Segment Start: Dataset

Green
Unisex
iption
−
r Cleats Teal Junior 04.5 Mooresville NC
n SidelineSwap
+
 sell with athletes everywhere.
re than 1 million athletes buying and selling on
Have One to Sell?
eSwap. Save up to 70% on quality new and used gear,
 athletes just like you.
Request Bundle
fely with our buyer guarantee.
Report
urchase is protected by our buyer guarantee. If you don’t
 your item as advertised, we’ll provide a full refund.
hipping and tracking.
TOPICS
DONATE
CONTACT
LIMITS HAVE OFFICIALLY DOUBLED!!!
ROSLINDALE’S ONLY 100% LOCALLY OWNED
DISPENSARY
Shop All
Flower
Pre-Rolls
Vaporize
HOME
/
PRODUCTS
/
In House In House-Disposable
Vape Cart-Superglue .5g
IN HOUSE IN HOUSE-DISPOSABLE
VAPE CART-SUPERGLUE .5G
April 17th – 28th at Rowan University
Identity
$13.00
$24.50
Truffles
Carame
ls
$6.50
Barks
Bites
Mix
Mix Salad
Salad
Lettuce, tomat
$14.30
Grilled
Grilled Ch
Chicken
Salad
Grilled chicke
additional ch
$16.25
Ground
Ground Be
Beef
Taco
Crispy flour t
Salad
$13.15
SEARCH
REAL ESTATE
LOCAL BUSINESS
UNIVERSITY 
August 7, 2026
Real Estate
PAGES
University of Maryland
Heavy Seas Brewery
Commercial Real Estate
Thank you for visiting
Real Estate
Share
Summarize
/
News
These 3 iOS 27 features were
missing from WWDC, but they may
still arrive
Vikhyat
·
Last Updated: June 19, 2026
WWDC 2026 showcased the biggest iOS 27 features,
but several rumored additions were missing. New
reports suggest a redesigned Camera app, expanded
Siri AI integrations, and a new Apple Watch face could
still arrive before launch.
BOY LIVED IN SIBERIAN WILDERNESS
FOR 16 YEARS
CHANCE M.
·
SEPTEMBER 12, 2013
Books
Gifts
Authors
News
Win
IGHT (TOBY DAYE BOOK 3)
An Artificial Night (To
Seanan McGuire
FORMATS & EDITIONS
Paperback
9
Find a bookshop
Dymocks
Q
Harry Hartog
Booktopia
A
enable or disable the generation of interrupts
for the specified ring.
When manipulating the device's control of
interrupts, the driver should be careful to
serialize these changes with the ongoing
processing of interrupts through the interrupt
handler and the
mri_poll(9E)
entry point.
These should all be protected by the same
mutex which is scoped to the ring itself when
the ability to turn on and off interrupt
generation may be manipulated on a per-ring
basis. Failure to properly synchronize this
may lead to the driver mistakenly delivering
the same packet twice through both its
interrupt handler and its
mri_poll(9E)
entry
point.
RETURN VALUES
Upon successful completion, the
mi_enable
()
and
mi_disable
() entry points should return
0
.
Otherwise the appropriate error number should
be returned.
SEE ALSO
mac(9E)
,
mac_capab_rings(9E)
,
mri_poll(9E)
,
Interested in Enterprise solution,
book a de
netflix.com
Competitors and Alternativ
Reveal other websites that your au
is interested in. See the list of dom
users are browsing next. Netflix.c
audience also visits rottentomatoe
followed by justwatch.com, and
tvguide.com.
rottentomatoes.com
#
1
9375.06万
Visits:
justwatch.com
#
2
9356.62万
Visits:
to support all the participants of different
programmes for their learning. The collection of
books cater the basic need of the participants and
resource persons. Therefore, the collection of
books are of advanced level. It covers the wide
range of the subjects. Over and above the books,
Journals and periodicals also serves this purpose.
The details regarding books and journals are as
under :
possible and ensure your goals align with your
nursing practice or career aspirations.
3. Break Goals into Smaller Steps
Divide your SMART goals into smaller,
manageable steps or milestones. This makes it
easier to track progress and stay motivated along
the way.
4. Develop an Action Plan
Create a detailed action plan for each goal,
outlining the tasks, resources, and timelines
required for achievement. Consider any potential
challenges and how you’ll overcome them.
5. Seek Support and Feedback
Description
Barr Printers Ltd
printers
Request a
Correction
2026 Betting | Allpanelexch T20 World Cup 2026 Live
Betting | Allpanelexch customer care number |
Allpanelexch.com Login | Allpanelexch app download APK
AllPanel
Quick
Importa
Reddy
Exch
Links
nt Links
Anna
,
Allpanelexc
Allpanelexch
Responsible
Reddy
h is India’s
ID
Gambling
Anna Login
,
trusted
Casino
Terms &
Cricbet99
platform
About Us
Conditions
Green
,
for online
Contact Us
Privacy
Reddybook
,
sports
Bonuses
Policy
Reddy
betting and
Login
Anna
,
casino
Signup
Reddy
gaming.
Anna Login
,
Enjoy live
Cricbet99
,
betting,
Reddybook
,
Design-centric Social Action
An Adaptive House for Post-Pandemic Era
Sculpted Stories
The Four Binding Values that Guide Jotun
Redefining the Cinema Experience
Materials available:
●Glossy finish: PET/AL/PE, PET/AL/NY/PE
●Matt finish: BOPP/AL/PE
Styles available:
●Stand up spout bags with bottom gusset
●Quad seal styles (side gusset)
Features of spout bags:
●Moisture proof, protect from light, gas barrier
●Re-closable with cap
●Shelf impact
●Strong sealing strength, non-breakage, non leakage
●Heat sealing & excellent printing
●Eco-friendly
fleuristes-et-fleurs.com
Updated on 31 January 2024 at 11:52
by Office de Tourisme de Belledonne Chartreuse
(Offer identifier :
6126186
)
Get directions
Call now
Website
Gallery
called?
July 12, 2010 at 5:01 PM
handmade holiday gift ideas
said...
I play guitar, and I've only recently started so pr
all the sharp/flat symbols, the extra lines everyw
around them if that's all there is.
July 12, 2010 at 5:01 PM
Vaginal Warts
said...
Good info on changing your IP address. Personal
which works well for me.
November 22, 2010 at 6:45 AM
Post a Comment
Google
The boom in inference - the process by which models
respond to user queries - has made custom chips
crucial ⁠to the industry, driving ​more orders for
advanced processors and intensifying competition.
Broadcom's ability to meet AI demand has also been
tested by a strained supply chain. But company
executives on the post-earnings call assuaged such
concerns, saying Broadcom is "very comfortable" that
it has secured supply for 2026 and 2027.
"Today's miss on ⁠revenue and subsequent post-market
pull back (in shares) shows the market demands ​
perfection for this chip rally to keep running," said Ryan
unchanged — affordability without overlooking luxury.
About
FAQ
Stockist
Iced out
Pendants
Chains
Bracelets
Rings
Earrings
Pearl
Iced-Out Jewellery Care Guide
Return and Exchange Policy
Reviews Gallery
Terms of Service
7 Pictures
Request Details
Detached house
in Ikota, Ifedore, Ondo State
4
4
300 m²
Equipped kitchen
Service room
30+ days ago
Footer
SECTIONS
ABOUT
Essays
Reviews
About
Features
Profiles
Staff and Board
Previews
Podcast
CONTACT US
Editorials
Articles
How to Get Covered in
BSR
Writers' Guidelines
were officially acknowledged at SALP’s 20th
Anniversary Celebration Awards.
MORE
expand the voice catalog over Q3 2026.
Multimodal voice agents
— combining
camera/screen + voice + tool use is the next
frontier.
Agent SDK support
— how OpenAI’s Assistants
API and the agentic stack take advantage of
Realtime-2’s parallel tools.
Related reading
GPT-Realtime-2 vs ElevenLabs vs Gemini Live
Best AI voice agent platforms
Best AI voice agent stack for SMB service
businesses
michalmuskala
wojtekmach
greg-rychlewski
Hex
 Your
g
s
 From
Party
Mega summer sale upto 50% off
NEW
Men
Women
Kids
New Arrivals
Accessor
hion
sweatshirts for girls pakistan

Segment End: Dataset

## Requirement
Only the lines above that hold "were" are wanted. Show every one of them.

## Task output
These 3 iOS 27 features were
but several rumored additions were missing. New
were officially acknowledged at SALP’s 20th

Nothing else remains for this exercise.